With the line that contains "Fig 1. PRISMA flow diagram." as the final line, return every line from the start of the data below exactly.
[Opening Data for this exercise section]
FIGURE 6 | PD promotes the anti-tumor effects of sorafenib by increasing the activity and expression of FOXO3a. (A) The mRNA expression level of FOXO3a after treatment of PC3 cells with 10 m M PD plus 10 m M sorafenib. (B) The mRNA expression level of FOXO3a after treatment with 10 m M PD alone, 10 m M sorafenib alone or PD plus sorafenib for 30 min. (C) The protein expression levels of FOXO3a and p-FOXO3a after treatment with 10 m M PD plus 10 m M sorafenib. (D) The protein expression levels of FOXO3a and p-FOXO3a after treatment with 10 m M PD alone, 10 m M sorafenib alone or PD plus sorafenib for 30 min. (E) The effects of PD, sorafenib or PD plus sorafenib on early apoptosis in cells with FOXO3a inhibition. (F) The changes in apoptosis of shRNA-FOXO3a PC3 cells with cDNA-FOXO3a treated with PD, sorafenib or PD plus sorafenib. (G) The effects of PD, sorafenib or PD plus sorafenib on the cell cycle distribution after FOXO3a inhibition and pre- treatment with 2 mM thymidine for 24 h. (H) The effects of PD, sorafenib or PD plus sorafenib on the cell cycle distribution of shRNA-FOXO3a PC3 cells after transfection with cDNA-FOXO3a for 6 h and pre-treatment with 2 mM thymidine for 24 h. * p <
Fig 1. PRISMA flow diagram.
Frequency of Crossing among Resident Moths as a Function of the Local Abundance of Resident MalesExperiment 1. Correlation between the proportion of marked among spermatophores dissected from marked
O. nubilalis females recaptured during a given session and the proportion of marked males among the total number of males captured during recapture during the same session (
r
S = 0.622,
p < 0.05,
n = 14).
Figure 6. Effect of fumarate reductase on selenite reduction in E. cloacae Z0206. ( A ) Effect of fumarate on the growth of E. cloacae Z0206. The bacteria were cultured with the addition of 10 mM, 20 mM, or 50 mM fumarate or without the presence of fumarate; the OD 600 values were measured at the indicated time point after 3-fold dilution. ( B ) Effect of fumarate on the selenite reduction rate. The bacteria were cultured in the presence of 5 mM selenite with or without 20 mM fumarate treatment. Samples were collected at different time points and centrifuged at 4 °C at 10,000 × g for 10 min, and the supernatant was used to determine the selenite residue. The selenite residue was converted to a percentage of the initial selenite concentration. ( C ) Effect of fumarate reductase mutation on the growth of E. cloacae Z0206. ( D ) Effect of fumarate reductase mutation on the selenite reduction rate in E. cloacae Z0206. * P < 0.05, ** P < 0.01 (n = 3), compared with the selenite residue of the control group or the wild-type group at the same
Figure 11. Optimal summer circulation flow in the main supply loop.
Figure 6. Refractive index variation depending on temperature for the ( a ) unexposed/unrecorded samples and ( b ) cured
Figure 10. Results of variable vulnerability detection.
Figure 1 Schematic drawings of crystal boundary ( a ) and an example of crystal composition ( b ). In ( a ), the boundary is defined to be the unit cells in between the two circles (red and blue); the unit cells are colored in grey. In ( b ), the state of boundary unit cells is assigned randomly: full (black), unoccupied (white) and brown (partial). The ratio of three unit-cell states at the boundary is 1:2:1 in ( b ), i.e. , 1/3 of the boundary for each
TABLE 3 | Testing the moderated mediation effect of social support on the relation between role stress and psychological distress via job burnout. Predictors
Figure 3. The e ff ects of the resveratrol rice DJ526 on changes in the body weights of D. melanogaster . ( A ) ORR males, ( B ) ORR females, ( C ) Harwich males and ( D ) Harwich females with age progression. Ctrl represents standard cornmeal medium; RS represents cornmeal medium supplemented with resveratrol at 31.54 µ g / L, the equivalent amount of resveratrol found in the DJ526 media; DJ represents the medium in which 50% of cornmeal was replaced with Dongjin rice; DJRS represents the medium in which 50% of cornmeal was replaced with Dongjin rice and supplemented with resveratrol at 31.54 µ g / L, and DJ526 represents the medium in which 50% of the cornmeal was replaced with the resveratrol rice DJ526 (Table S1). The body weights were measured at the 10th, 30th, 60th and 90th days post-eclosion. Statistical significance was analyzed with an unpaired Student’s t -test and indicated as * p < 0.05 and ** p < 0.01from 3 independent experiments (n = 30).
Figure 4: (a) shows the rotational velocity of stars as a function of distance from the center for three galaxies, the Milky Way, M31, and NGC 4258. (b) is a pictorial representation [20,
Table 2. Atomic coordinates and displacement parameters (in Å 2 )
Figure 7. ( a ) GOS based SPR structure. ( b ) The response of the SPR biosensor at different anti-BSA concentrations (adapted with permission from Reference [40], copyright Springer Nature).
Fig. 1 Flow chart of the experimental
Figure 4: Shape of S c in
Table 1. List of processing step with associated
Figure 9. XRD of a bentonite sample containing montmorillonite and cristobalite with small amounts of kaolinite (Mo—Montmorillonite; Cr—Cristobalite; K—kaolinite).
[Closing Data for this exercise section]
■ **Answer section**
FIGURE 6 | PD promotes the anti-tumor effects of sorafenib by increasing the activity and expression of FOXO3a. (A) The mRNA expression level of FOXO3a after treatment of PC3 cells with 10 m M PD plus 10 m M sorafenib. (B) The mRNA expression level of FOXO3a after treatment with 10 m M PD alone, 10 m M sorafenib alone or PD plus sorafenib for 30 min. (C) The protein expression levels of FOXO3a and p-FOXO3a after treatment with 10 m M PD plus 10 m M sorafenib. (D) The protein expression levels of FOXO3a and p-FOXO3a after treatment with 10 m M PD alone, 10 m M sorafenib alone or PD plus sorafenib for 30 min. (E) The effects of PD, sorafenib or PD plus sorafenib on early apoptosis in cells with FOXO3a inhibition. (F) The changes in apoptosis of shRNA-FOXO3a PC3 cells with cDNA-FOXO3a treated with PD, sorafenib or PD plus sorafenib. (G) The effects of PD, sorafenib or PD plus sorafenib on the cell cycle distribution after FOXO3a inhibition and pre- treatment with 2 mM thymidine for 24 h. (H) The effects of PD, sorafenib or PD plus sorafenib on the cell cycle distribution of shRNA-FOXO3a PC3 cells after transfection with cDNA-FOXO3a for 6 h and pre-treatment with 2 mM thymidine for 24 h. * p <
Fig 1. PRISMA flow diagram.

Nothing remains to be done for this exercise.